Francis was charged in a complaint unsealed on Nov. 6, 2013, with conspiring to commit bribery; that charge remains pending.
In his plea agreement, Sanchez admitted to seven specific instances in which he provided Francis with classified U.S. Navy ship and submarine schedules. He also admitted using his position and influence with the U.S. Navy to benefit GDMA and Francis on various occasions. Further, Sanchez admitted that he tipped Francis off about investigations into GDMA overbillings and briefed Francis on internal U.S. Navy deliberations. Sanchez further admitted that, in exchange for this information, Francis provided him with cash, entertainment and stays at high-end hotels. For example, in May 2012, Francis paid for Sanchez to stay five nights at the Shangri-La, a luxury hotel in Singapore, and, two months later, Francis paid for Sanchez’s travel from Asia to the United States, at a cost of over $7,500. Additionally, Francis arranged and paid for the services of prostitutes for Sanchez while Sanchez was in Singapore and elsewhere in Asia.
“Commander Sanchez sold out his command and country for cash bribes, luxury hotel rooms, and the services of prostitutes,” said Assistant Attorney General Caldwell of the Justice Department’s Criminal Division,. “After today’s guilty plea, instead of free stays at the Shangri-La hotel, Sanchez is facing many nights in federal prison.

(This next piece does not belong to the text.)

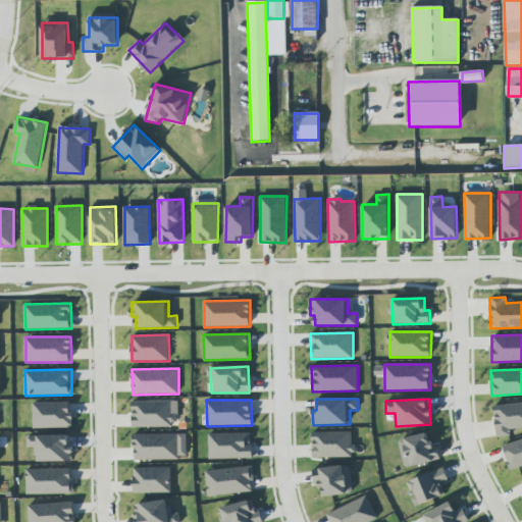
[(134,427),(174,426),(173,401),(133,402),(134,427)]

The Department of Justice’s Criminal Division is committed to prosecuting those who abuse positions of public trust for personal enrichment at the expense of national security and the American taxpayers.”
In addition to Sanchez, two other U.S. Navy officials – former NCIS Special Agent John Beliveau and Petty Officer First Class Dan Layug – have pleaded guilty in connection with this investigation.Two former GDMA executives, Alex Wisidagama and Edmond Aruffo, have likewise pleaded guilty.
“During the course of the investigation into this criminal enterprise, investigators have compiled voluminous evidence identifying multiple persons of interest, generating numerous leads, and establishing and corroborating connections,” said Director Andrew L. Traver of the Naval Criminal Investigative Service (NCIS). “NCIS and our law enforcement partners are committed to seeing this massive fraud and bribery investigation through to its conclusion, so that those responsible are held accountable.”
The ongoing investigation is being conducted by NCIS, DCIS and the Defense Contract Audit Agency.